Honesty is important in relationships, as is communication. That said, you've crossed a few lines in Thailand. Culture is only one of them. Personally, I crossed more than a few...
Ex-pats... I found them a tad offish as well. In Udon we mostly have old (Northern/UK) Europeans... belly to the bar. Not a problem but I don't drink and football all day.
My Thai hasn't improved much but my understanding of the culture has.
One does have to be careful about generosity. It's not perceived the same here. When someone starts to treat me like an ATM it causes me grief. I remember being homeless and penniless. I did not beg for money; others did, but that's not me.
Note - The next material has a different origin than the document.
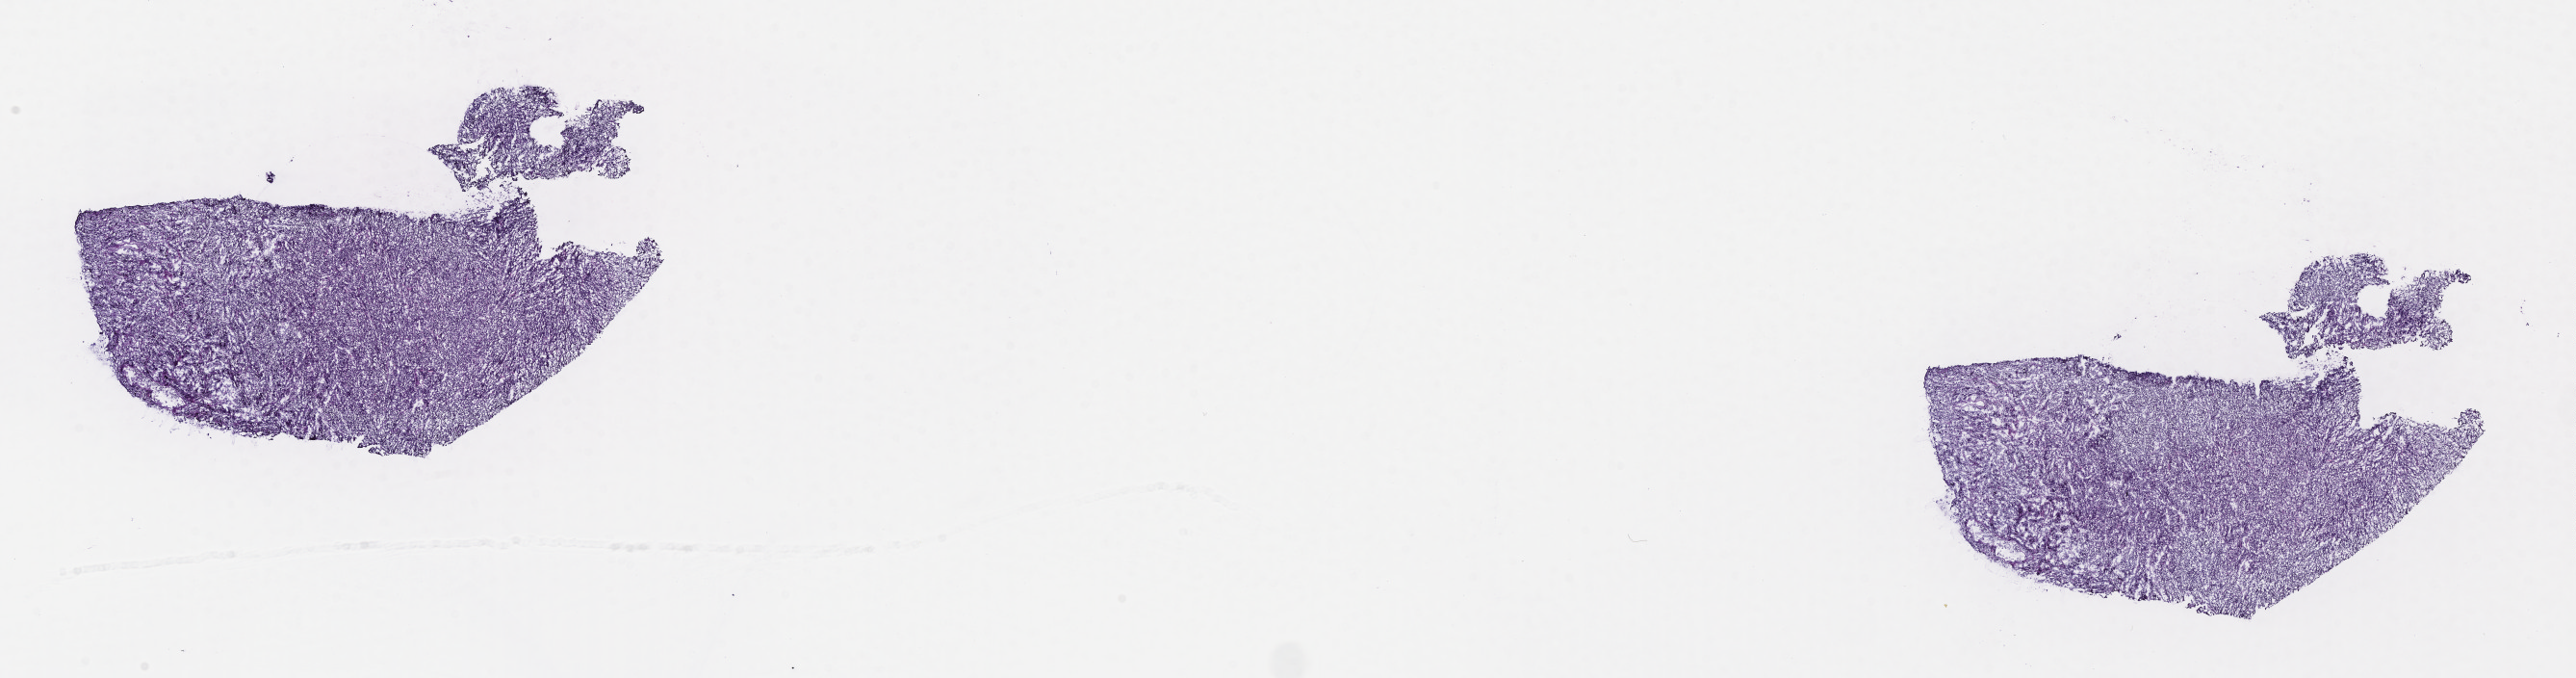
Whole-slide image, H&E stain — low-resolution overview of the scanned area, about 21.6 x 5.7 mm; frozen section; specimen: primary tumor; site: retroperitoneum. Patient: male, age at initial diagnosis 7 years. Composition of this section per pathologist review: tumor cells 90%, tumor nuclei 95%, stromal cells 5%, necrosis 0%, normal cells 5%. Infiltration values recorded for this section: lymphocyte infiltration 80%, monocyte infiltration 15%, neutrophil infiltration 0%.
Histologic diagnosis: Diffuse large B-cell lymphoma, NOS. Section: bottom of the tissue portion. Ann Arbor stage (patient): Stage IV.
On a sadder note: I fear going back to you-know-where.
Another busy and successful day. Everything is falling into place. Not taking drugs is what keeps me on track, feeling accomplished and strong. I've had two days off training because the exertion of the previous four days demanded it. But today, I went back and did the double. I love the gains during the first month back after a break. Both my cardio fitness and strength gains are surprising to me. I've got a long way to go in both my health and fitness and in dealing with my addiction when it returns to bite my ass and try to take my life and future happiness.
I feel good...so much better than I was just a short time ago. All things I have seen and said before and yet, this time, I am more confident I can and will break this cycle. With more to live for and more to lose, this is what I will rely on when things begin to swing towards the other side.